The seven deadly sins of social media
Monday, January 25, 2016/
Social media can be a great tool for growing your professional presence and showing off your expertise to new audiences. It’s a key distribution channel for any content your business creates or curates – like blogs and articles.
But there are many traps you’ll need to avoid if you want to spread your influence effectively. Here are seven of the deadliest.
Social media mistake 1: Treating social media as a one-way street
Social media is – or should be – a give-and-take environment where your content usually reaches new people and audiences through the good grace (and likes, comments and shares) of your followers, connections and friends.
So, remember this golden rule: if you want people to comment on, like and share your posts, you should be doing exactly the same to them if they post something that’s interesting or valuable to you.
Social media mistake 2: Being inconsistent
Nothing is more likely to thwart your social media ambitions than inconsistency. If you post only occasionally the chances of anyone noticing you and/or paying attention to what you have to say will diminish significantly.
My advice is to set aside some dedicated time to check in with your social media accounts. You should also be joining and checking in with LinkedIn groups or Twitter hashtags that discuss topics or industries you work in or with.
Social media mistake 3: Having unrealistic expectations
Social media can be extremely effective tool for building your professional profile. But it’s not a magic bullet.
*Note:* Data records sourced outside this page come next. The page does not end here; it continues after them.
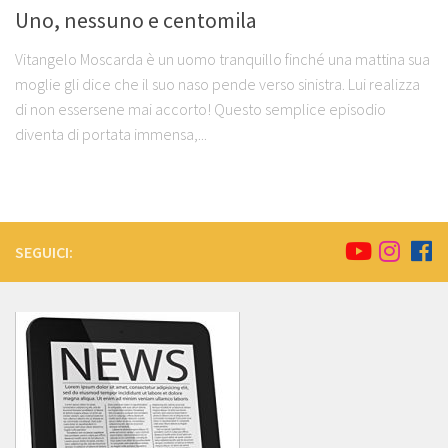
Uno, nessuno e centomila
Vitangelo Moscarda è un uomo tranquillo finché una mattina sua
moglie gli dice che il suo naso pende verso sinistra. Lui realizza
di non essersene mai accorto! Questo semplice episodio
diventa di portata immensa,...
SEGUICI: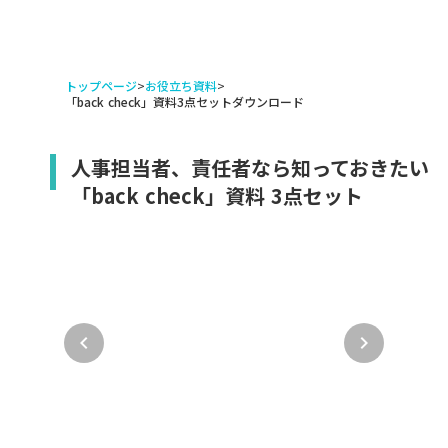
トップページ
>
お役立ち資料
>
「back check」資料3点セットダウンロード
人事担当者、責任者なら知っておきたい
「back check」資料 3点セット
keyboard_arrow_left
keyboard_arrow_right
No matter how many people read your posts or your updates, there’s no guarantee your social media efforts will instantly translate into cold, hard cash – although that’s the ultimate goal.
I tell our clients that attracting work by distributing content via social media is like a romance from a Jane Austen novel. It’s a long old-fashioned courtship. In other words, getting the result you want from social media marketing can take patience, time and effort.
Social media mistake 4: Spreading yourself too thin
No one has the time to master all social media platforms – there simply aren’t enough hours in a day. And not all platforms will be relevant to every business or target audience. So focus your efforts on just one or two.
My motto is always: “write once, use multiple times”. In other words, use the same – or at least similar/repurposed content – for your social media accounts that you use for your website blog and your newsletters.
Social media mistake 5: Ignoring the data (or relying too much on it)
One of the best things about social media and online marketing generally is that pretty much everything is measurable. Take advantage of this. If people aren’t engaging with something you post, experiment to find out what works and what people want to hear from you.
But, at the same time, don’t get carried away with trying to get likes and shares and retweets at the expense of your overall longer term objectives.
Social media mistake 6: Not getting to the point
When you write for social media, you’re going to be competing for people’s attention with a stack of other information. So brevity is key. Make every word count.
Think long and hard about your headline and what’s likely to pique your target audience’s attention. Use writing techniques such as listicles, multiple headings and subheadings, and bullet points to make sure you get to the point and make important information easy to find.
Social media mistake 7: Selling
Nothing will diminish your social media reputation more quickly than selling.
Social media is not a forum for talking directly about the benefits of your services or products – leave that for your website. It’s a place to show off your expertise and build thought leadership through quality content that actually helps your connections, followers and friends.
If you do want to let people know about your services, leave an unobtrusive calling card at the end of any content – something that looks a little like this…
Ralph Grayden runs Antelope Media, a content marketing, copywriting and communications agency based in Sydney.